Pemeriksaan Penunjang Ektima
Pemeriksaaan penunjang yang dapat dilakukan  yaitu biopsi kulit dengan jaringan dalam untuk pewarnaan gram dan kultur. Selain itu, juga dapat dilakukan pemeriksaan histopatologi.
Gambaran histopatologi didapatkan peradangan dalam yang diinfeksi kokus dengan infiltrasi PMN dan pembentukan abses mulai dari folikel pilosebasea. Pada dermis, ujung pembuluh darah melebar dan terdapat sebukan sel PMN.
Diagnosis Ektima
Pasien ektima datang dengan keluhan luka dengan predileksi pada tungkai bawah. Trauma berulang biasanya karena gigitan serangga, dimulai dengan suatu vesikel atau pustul di atas kulit yang eritematosa, membesar dan pecah (diameter 0,5 – 3 cm) dan beberapa hari kemudian terbentuk krusta tebal dan kering yang sukar dilepas dari dasarnya. Bila krusta terlepas, tertinggal ulkus superfisial dengan gambaran “punched out appearance” atau berbentuk cawan dengan dasar merah dan tepi meninggi. Pada beberapa kasus juga terlihat bula yang berukuran kecil atau pustul dengan dasar yang eritema serta krusta yang keras dan telah mengering.

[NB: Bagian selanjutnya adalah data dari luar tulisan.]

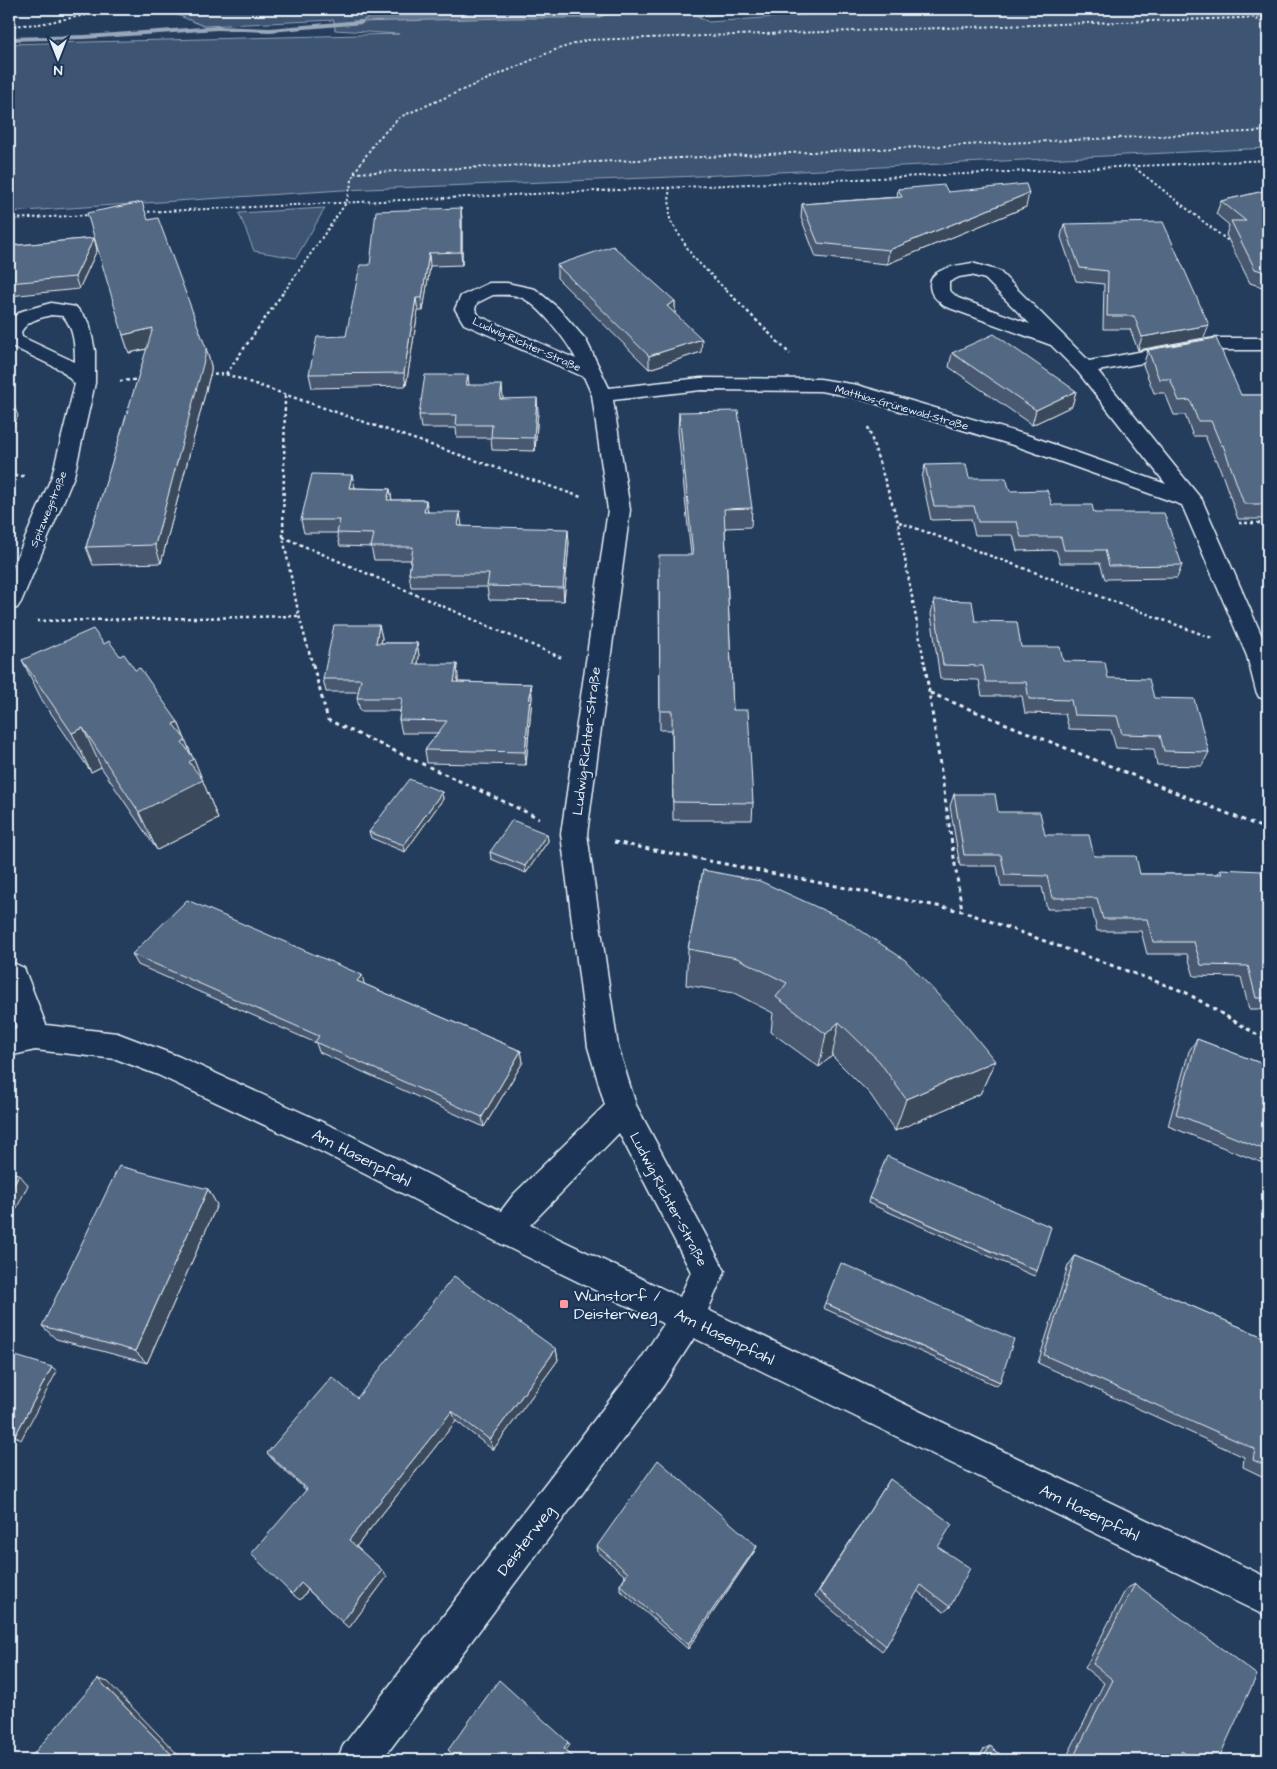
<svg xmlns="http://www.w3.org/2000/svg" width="1277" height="1769" viewBox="0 0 1277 1769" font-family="'Architects Daughter',sans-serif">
  <rect width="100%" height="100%" fill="#253d5d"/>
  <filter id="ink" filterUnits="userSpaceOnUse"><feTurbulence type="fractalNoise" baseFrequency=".02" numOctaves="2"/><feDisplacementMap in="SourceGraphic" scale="10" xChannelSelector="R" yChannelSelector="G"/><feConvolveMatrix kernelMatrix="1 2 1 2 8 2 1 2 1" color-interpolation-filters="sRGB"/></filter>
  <g filter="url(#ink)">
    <g fill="#3e5472" stroke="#93a2b5">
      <path d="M163,9H764L697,17L709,22L884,9H1258L1268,16V148L698,176L342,190L9,212V44L399,34L335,30L334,20L204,26Z"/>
      <path d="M325,208L296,258L254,251L239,213Z"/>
    </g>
    <path fill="#657890" stroke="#99a8ba" d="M382,9H621L597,18H508L360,22Z"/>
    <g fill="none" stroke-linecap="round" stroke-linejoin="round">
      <path fill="#99a8ba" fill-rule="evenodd" d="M360,20H363V24L270,32L217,30L85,39L9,41V37L85,35L217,26L270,28Z"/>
      <defs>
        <g id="street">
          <path d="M972,263L999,271L1089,361L1215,338H1268V350H1215L1098,371L1202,500L1268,650V700L1259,697L1256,691L1247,656L1182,505L1016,446L854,397L820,391L701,390L613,400L630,510L587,834L618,1047L636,1105L725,1271L708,1310L1268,1578V1617L694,1338L663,1386L382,1760H337L343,1746L639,1362L664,1324L495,1241L322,1152L158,1075L116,1059L35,1050L9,1056V1030L17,1028L9,1004V961L24,968L46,1025L117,1033L180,1057L344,1132L501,1211L514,1194L605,1105L588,1047L561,834L608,510L592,395L584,377L464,324L455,309L461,296L489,283H507L535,289L558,308L586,340L609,388L701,378L820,379L857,385L1030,436L1166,484L1078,372L1051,345L944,306C940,302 932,296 931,291C924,268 957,266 972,263ZM971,275L985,279L1030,324L958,298L949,290V282L959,277ZM493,295C502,295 512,294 520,297C538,303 568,342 576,359L479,316L475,309L477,303ZM619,1133L691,1272L680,1297L530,1225Z"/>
          <path d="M51,303L76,307L89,322L95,351V383L74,476L21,602L17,608L9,610V576L52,476L75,384L61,370L9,345V320L22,311ZM51,315L63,316C74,328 75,346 75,362L22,337L21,332C27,321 39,318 51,315Z"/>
        </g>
      </defs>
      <use href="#street" stroke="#e8f1f8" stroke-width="3"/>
      <g stroke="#e8f1f8" stroke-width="2" stroke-dasharray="2.5 2.5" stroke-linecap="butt">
        <path d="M1256,19L1268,25"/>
        <path d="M9,26L39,24L118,9"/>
        <path d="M1135,168L1232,244"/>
        <path d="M354,173L1268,131"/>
        <path d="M669,187L670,220L693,257L728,292"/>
        <path d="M143,212L1268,160"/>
        <path d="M9,219L91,215"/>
        <path d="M284,292L346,203L354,173L376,141L400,117L555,50L587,40L1268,17"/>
      </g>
      <g stroke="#e8f1f8" stroke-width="2.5" stroke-dasharray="3 3" stroke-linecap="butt">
        <path d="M726,290L790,354"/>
        <path d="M226,374L285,290"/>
        <path d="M208,375L226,374L581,497"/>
        <path d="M120,381L142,379"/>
        <path d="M285,396L283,537L299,616L313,666"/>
        <path d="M868,427L898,522L925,666"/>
        <path d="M9,476H24"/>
        <path d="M899,522L1212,638"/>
        <path d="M1239,523H1268"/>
        <path d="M283,537L562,658"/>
        <path d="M37,621L299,616"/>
      </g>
      <g stroke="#e8f1f8" stroke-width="3" stroke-dasharray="4 4" stroke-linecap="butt">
        <path d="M313,665L328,720L539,818"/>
        <path d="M925,665L962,911"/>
        <path d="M930,693L1268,830"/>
        <path d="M614,842L962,911L1185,992L1268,1041"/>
      </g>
      <use href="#street" fill="#1d3557" fill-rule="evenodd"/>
    </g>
    <g fill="#475970" stroke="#e8f1f8">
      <path d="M898,189L948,192L1026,207L887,264L816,257L801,218L802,204L897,197Z"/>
      <path d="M1268,190V289L1250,283L1226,235L1229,225L1216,214L1221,201Z"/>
      <path d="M461,208L462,221V265L430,266L423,311H418L406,386L312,388L309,374L346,336L370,265Z"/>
      <path d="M148,220L206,348L211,366V371L161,563L93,565L86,547L147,349L129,353L123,335Z"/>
      <path d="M1064,224L1204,338L1138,350L1130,329H1103L1104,284L1076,281L1061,237Z"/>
      <path d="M94,238L97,250L79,289L9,296V246Z"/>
      <path d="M557,265L675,301V314L701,352L649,369L557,278Z"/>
      <path d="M1148,350L1241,395H1268V519H1238L1217,460H1215L1205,436H1193L1185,415H1174L1165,393H1154L1143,365Z"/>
      <path d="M952,353L1076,391L1072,406L1032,425L949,367Z"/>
      <path d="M468,375L469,385L503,399L538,411L535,451L492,450L491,438H457L456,428H421L419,415Z"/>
      <path d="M679,412L752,508L751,527L725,528L733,710L753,803L752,820H673L672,730H660L659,574L691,555L678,431Z"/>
      <path d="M925,465L1010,491L1052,505L1094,513L1182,565L1177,578L1105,579L1100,563H1060L1056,550L1017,551L1013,535H975L971,519L931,520L922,478Z"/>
      <path d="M352,475L355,488L390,489L392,500H426L428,512L462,526L569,542L564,601L489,600L487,587H411L409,574L411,560H374L371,547L340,546L337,533H304L301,520Z"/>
      <path d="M934,600L1021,647L1063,661L1108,678L1154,698L1209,752L1202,766L1157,765L1154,749L1116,748L1111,730L1069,729L1065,714L1025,713L1022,696H982L979,680L940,679L931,614Z"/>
      <path d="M379,625L382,638L381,643H417L419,656L418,664L458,677V682L531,684L532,697L526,765L427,763L425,750L438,733H402L399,720L400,711H360L357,698L359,692H326L323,679Z"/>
      <path d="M104,644L120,656L135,670L178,722L192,756L194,759L218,819L157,850L101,767L91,772L42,700L22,660Z"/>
      <path d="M442,792L443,799L405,852L371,838L369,832Z"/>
      <path d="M954,794L998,812L1045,835L1140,874H1218L1220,869L1268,896V1009H1249L1241,977L1194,976L1187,954H1147L1141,931H1097L1092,909H1047L1042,887H1001L997,866H960L950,806Z"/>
      <path d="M547,834L548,841L526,873L491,859L490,852Z"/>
      <path d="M703,870L995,1061L980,1094L895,1131L870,1094L832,1056L819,1067L771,1032L773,1013L734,993L686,985L688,949Z"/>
      <path d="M132,954L364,984L521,1051L523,1062L484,1127L319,1052L316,1043L138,965Z"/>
      <path d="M1197,1039L1268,1066V1165L1168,1126L1189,1051Z"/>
      <path d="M208,1189L217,1205L147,1363L56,1339L42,1326Z"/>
      <path d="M869,1198L1037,1271L1034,1276L868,1203Z"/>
      <path d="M1075,1256L1268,1339V1479L1243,1467L1244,1457L1038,1363L1068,1266Z"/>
      <path d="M825,1303L1000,1382L997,1386L823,1308Z"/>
      <path d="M556,1349L558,1360L493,1450L456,1421L356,1547L382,1570L387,1577L349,1628L308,1590L300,1600L306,1490L275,1462L267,1453L357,1398Z"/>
      <path d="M890,1479L938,1547L950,1607L944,1612L917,1591L886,1646L882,1651L815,1596Z"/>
      <path d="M597,1546H757L754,1552L688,1649L620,1590V1585L625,1576L598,1552Z"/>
      <path d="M1135,1584L1218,1760H1180L1178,1759V1760H1065L1104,1683L1085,1668L1126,1589Z"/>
      <path d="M990,1746L1007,1760H977L984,1749Z"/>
    </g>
    <g fill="#3a485b" stroke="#e8f1f8">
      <path d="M1029,193L1026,207L887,264L889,250Z"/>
      <path d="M461,208L462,221V265L461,252Z"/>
      <path d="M94,238L97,250L79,289L75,277Z"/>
      <path d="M429,253L430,266L423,311L422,298Z"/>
      <path d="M416,298L418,311L406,386L404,373Z"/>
      <path d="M675,301V314L667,306Z"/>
      <path d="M1209,325L1204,338L1138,350L1142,337Z"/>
      <path d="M153,328L159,346L129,353L123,335Z"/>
      <path d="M702,339L701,352L649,369V356Z"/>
      <path d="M206,348L211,366V371L161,563L155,545Z"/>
      <path d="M502,385L503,398L500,399Z"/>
      <path d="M1076,391L1072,406L1032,425L1036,410Z"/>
      <path d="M11,398L18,416L9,436V402Z"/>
      <path d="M537,398L538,411L535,451L534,438Z"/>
      <path d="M352,475L355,488H349Z"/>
      <path d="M390,489L392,502L387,500Z"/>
      <path d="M426,500L428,513L424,512Z"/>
      <path d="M460,512L462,526H458Z"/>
      <path d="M568,529L569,542L564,601L563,588Z"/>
      <path d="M379,625L382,638L379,656L376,643Z"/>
      <path d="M417,643L419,656L416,677L414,664Z"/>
      <path d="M457,664L458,677L456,695L454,682Z"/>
      <path d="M531,684L532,697L526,765L525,752Z"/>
      <path d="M178,722L193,759H194L218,819L157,850L139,812L173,724Z"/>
      <path d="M83,728L101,767L91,772L72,733Z"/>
      <path d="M442,792L443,799L405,852L404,845Z"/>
      <path d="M547,834L548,841L526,873L525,866Z"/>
      <path d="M362,975L365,987L357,981Z"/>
      <path d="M839,1022L832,1056L819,1067L826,1034Z"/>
      <path d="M521,1051L523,1062L484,1127L482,1117Z"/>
      <path d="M995,1061L980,1094L895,1131L906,1099Z"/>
      <path d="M19,1174L28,1185L9,1224V1194Z"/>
      <path d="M208,1189L217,1205L147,1363L135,1351Z"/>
      <path d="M556,1349L558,1360L493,1450L490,1440Z"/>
      <path d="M52,1367L57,1371L21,1440L15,1436Z"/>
      <path d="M452,1411L456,1421L355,1548L349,1540Z"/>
      <path d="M757,1546L754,1552L688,1649V1645Z"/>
      <path d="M382,1570L387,1577L349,1628L342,1622Z"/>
      <path d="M301,1583L308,1590L300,1600L292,1594Z"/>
      <path d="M98,1679L108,1682L183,1760H177Z"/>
      <path d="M568,1742L570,1745L565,1751L564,1749Z"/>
    </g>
    <g fill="#536782" stroke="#e8f1f8">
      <path d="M1026,184L1029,193L889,250L818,243L802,204L902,197L898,189L944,185L948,192Z"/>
      <path d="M1268,190V273L1255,269L1231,221H1246L1221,201Z"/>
      <path d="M142,202L148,220L158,218L206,348V353L155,545L86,547L153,328L123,335L87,213Z"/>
      <path d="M461,208V252L429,253L422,298H416L404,373L309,374L317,337L346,336L360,265H370L376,211Z"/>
      <path d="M1163,222L1209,325L1142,337L1134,316H1107L1108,271L1080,268L1064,224Z"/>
      <path d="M94,238L75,277L9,283V246Z"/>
      <path d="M613,246L675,301L667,306L702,339L649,356L557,265Z"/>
      <path d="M994,334L1076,391L1036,410L952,353Z"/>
      <path d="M1216,338L1241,395H1268V504H1244L1223,445H1221L1211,421H1198L1190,400L1179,401L1170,379H1159L1148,350Z"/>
      <path d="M425,375H468L466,385H502L500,399L537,398L534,438L491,437L492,425H456L457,415H419Z"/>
      <path d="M738,411L752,508L724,509L733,710H748L753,803L673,802L672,711H660L659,555H693L679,412Z"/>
      <path d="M966,464L969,478H1006L1010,491L1047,490L1052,505H1092L1094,513H1164L1182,565L1109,566L1105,550H1064L1061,537H1021L1017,522H978L974,506H934L925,465Z"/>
      <path d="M312,474L352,475L349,488L390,489L387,500H426L424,512H460L458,526L568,529L563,588L487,586L489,574H409L413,547H371L374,534L337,533L340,520H301Z"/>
      <path d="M934,600L972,601L975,621L1017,622L1021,647H1060L1063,661L1105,662L1108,678L1149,679L1154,698L1194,699L1209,752L1164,751L1160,735L1122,734L1117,716L1074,715L1071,700L1029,699L1026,682H986L983,666L943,665Z"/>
      <path d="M334,625H379L376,643H417L414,664H457L454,682L531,684L525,752L425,750L447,721L399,720L402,698H357L361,679H323Z"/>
      <path d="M93,629L104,644L109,641L120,656L124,654L135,670L140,668L178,722L173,724L186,740L182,742L194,759L189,762L203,780L139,812L83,728L72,733L22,660Z"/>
      <path d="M409,779L442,792L404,845L369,832Z"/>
      <path d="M954,794H995L998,812H1040L1045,835H1089L1094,856H1136L1140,874H1222L1220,869L1261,871L1268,896V998H1256L1248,966L1201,965L1194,942H1153L1147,919H1103L1097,898H1052L1047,876L1005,875L1001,855H964Z"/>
      <path d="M512,820L547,834L525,866L490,852Z"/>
      <path d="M703,870L760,881L845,920L905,960L960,1018L995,1061L906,1099L879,1061L839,1022L826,1034L776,997L787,983L737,958L688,949Z"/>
      <path d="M187,900L362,975L357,981L521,1051L482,1117L315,1042L319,1036L132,954Z"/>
      <path d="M1197,1039L1268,1066V1151L1176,1114Z"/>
      <path d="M887,1156L1051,1227L1037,1271L869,1198Z"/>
      <path d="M119,1166L208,1189L135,1351L42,1326Z"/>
      <path d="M9,1172L19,1174L9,1194Z"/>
      <path d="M1075,1256L1268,1339V1467L1253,1460L1255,1449L1044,1355Z"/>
      <path d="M841,1263L1014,1339L1000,1382L825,1303Z"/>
      <path d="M454,1276L556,1349L490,1440L452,1411L349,1540L382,1570L342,1622L301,1583L292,1594L251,1554L307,1489L267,1453L332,1377L357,1398Z"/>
      <path d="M9,1354L52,1367L15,1436L9,1431Z"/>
      <path d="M658,1460L757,1546L688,1645L620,1585L628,1573L597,1546Z"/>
      <path d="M890,1479L952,1524L938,1547L970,1568L950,1607L921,1585L886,1646L819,1591Z"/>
      <path d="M1135,1584L1257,1675L1218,1760H1193L1182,1751L1178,1760H1072L1113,1680L1093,1664Z"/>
      <path d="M98,1679L177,1760H28Z"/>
      <path d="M499,1680L568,1742L564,1749L577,1760H459L448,1750Z"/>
      <path d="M990,1746L1007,1760H982Z"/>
    </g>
  </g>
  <rect fill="#ff9aa2" stroke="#1d3557" stroke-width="2" x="559" y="1299" width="10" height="10" rx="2.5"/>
  <g text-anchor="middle" stroke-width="4.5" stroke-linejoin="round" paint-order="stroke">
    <g font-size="11" fill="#e8f1f8" stroke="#1d3557">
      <text transform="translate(527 344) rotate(24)" y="4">Ludwig-Richter-Straße</text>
      <text transform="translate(902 407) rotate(16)" y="4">Matthias-Grünewald-Straße</text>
      <text transform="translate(48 509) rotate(-68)" y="4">Spitzwegstraße</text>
    </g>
    <g font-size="14" fill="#e8f1f8" stroke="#1d3557">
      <text transform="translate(586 741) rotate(-83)" y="5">Ludwig-Richter-Straße</text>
      <text transform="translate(669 1199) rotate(62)" y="5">Ludwig-Richter-Straße</text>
    </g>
    <g font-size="16" fill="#e8f1f8" stroke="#1d3557">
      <text transform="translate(362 1157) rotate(27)" y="6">Am Hasenpfahl</text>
      <text transform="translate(725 1336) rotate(26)" y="6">Am Hasenpfahl</text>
      <text transform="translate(1090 1512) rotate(26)" y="6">Am Hasenpfahl</text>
      <text transform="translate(525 1540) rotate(-53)" y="6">Deisterweg</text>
    </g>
    <g font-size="16" fill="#e8f1f8" stroke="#1d3557" text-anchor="start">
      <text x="574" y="1301">Wunstorf /<tspan x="574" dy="18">Deisterweg</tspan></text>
    </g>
  </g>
  <rect width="1277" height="1769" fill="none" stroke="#1d3557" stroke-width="30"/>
  <rect x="15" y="15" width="1247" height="1739" fill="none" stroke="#e8f1f8" stroke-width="2" filter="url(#ink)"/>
  <g transform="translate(58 58) rotate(180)" stroke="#1d3557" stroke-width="4" paint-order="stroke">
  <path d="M0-4L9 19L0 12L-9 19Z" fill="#e8f1f8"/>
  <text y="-8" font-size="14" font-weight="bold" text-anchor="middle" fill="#e8f1f8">N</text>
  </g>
</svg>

Pemeriksaan fisis efloresensi dari ektima awalnya berupa pustul kemudian pecah membentuk ulkus yang tertutupi krusta.
Diagnosis Banding Ektima
Diagnosis banding ektima, antara lain:
Folikulitis
Folikulitis adalah radang pada folikel rambut yang biasanya disebabkan oleh Staphylococcus aureus. Predileksi  pada tungkai bawah dengan kelainan berupa papul atau pustul yang eritematosa yang ditumbuhi rambut dan biasanya multipel.
Impetigo krustosa
Impetigo krustosa disebabkan oleh Staphylococcus β hemolitica. Krusta biasanya lebih dangkal, mudah diangkat, dan tempat predileksinya pada wajah dan punggung serta lebih sering terdapat pada anak-anak.